Plaza Esteve en Jerez.
Imagen antigua de la plaza Esteve de Jerez.

La plaza Esteve recibe su nombre por el arquitecto municipal José Esteve López y que diseñó el mercado de abastos que se encuentra a pocos metros de este emplazamiento.
Si el lugar donde ahora está destaca esta bonita plaza de abastos fue en su día asunto de polémica, ahora, esta otra obra que se está llevando a cabo en la plaza Esteve no se queda atrás.

La obra del mercado de abastos fue asunto de debate ya que una parte importante jerezanos abogaban por la ubicación de la plaza de toros de ciudad en este lugar. Años antes, la plaza de toros hecha de madera había sido pasto de las llamas al producirse un incendio.

Ahora, no son los toros sino los adoquines. La Junta de Andalucía ha ordenado la paralización de las obras que estaban contempladas con los Fondos FEDER, al estar contemplada la retirada del adoquinado en la centrica plaza. Recursos y resoluciones producirán una dilatación en los plazos de entrega de las obras. Es decir que mientras que las administraciones —de distinto color político— se pelean por ver quién lleva la razón, serán una vez más los ciudadanos quienes ‘paguen el pato’. Así las cosas.

Adoquinado: that is the question

Manuel Sotelino

Posiblemente mi visión no sea la más políticamente correcta. No cabe duda de que el adoquinado sería lo más apropiado para un lugar tan céntrico. No romper con el paisaje urbanístico de una zona muy sensible a replanteamientos desde el punto de vista arquitectónico.

Sin embargo, se ha visto que el adoquinado puede ofrecer muchos màs problemas que el asfaltado. En un Ayuntamiento como el de Jerez que segurá endeudado hasta que las ranas tengas plumas, quizá lo más idóneo es asfaltar. Vuelvo a repetir que esto puede levantar ampollas.
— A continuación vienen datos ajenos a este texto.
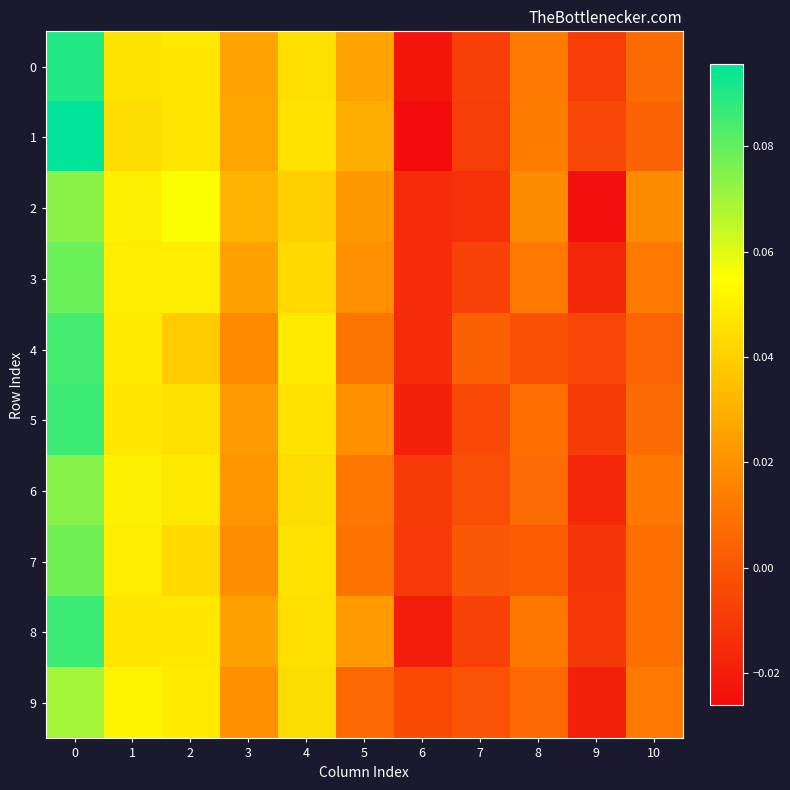

Reading left to right, transcribe all the data shown in this chart.

0: 0=0.1	1=0.0	2=0.0	3=0.0	4=0.0	5=0.0	6=-0.0	7=-0.0	8=0.0	9=-0.0	10=0.0
1: 0=0.1	1=0.0	2=0.0	3=0.0	4=0.0	5=0.0	6=-0.0	7=-0.0	8=0.0	9=-0.0	10=0.0
2: 0=0.1	1=0.1	2=0.1	3=0.0	4=0.0	5=0.0	6=-0.0	7=-0.0	8=0.0	9=-0.0	10=0.0
3: 0=0.1	1=0.0	2=0.0	3=0.0	4=0.0	5=0.0	6=-0.0	7=-0.0	8=0.0	9=-0.0	10=0.0
4: 0=0.1	1=0.0	2=0.0	3=0.0	4=0.0	5=0.0	6=-0.0	7=0.0	8=-0.0	9=-0.0	10=0.0
5: 0=0.1	1=0.0	2=0.0	3=0.0	4=0.0	5=0.0	6=-0.0	7=-0.0	8=0.0	9=-0.0	10=0.0
6: 0=0.1	1=0.1	2=0.0	3=0.0	4=0.0	5=0.0	6=-0.0	7=-0.0	8=0.0	9=-0.0	10=0.0
7: 0=0.1	1=0.0	2=0.0	3=0.0	4=0.0	5=0.0	6=-0.0	7=0.0	8=0.0	9=-0.0	10=0.0
8: 0=0.1	1=0.0	2=0.0	3=0.0	4=0.0	5=0.0	6=-0.0	7=-0.0	8=0.0	9=-0.0	10=0.0
9: 0=0.1	1=0.1	2=0.0	3=0.0	4=0.0	5=0.0	6=-0.0	7=-0.0	8=0.0	9=-0.0	10=0.0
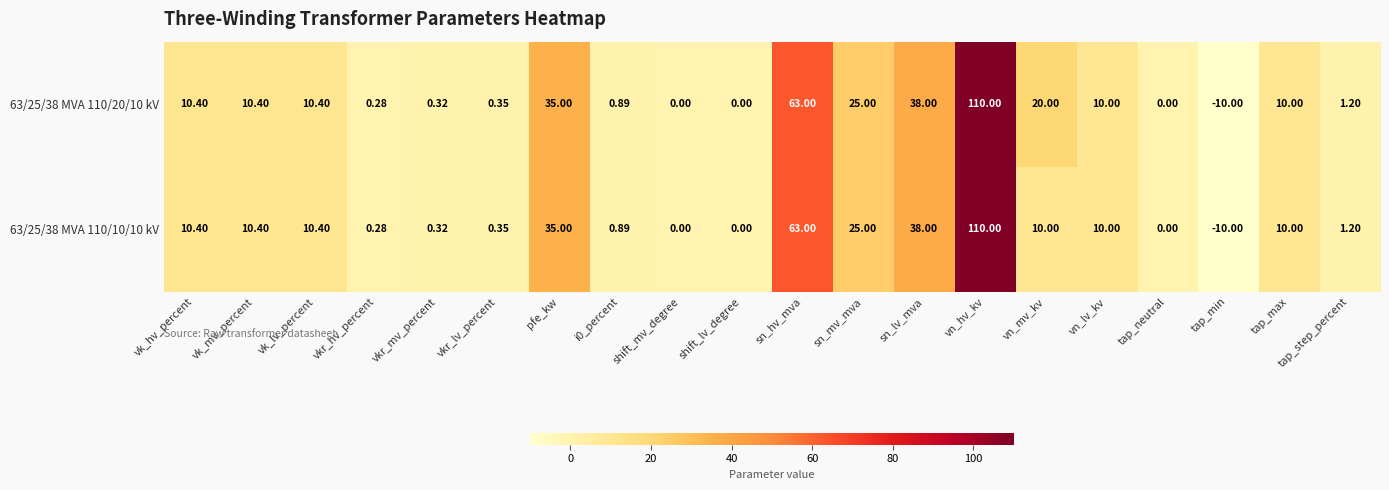

Which label corresponds to the largest value in the chart?

vn_hv_kv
Los grandes autobuses tiene buena parte de la culpa de las condiciones en las que quedaron los adoquines hasta hace bien poco. Seguir por esta senda propiciaría problemas de estabilidad dentro de unos pocos años.

Aunque lo suyo es el adoquinado, viendo las circunstancias en las que vive esta ciudad, abogo por el asfalto. Y ahora, coloquen una buena pira, amárrenme y metan fuego sin miedo alguno.  Quizá me lo tenga bien merecido.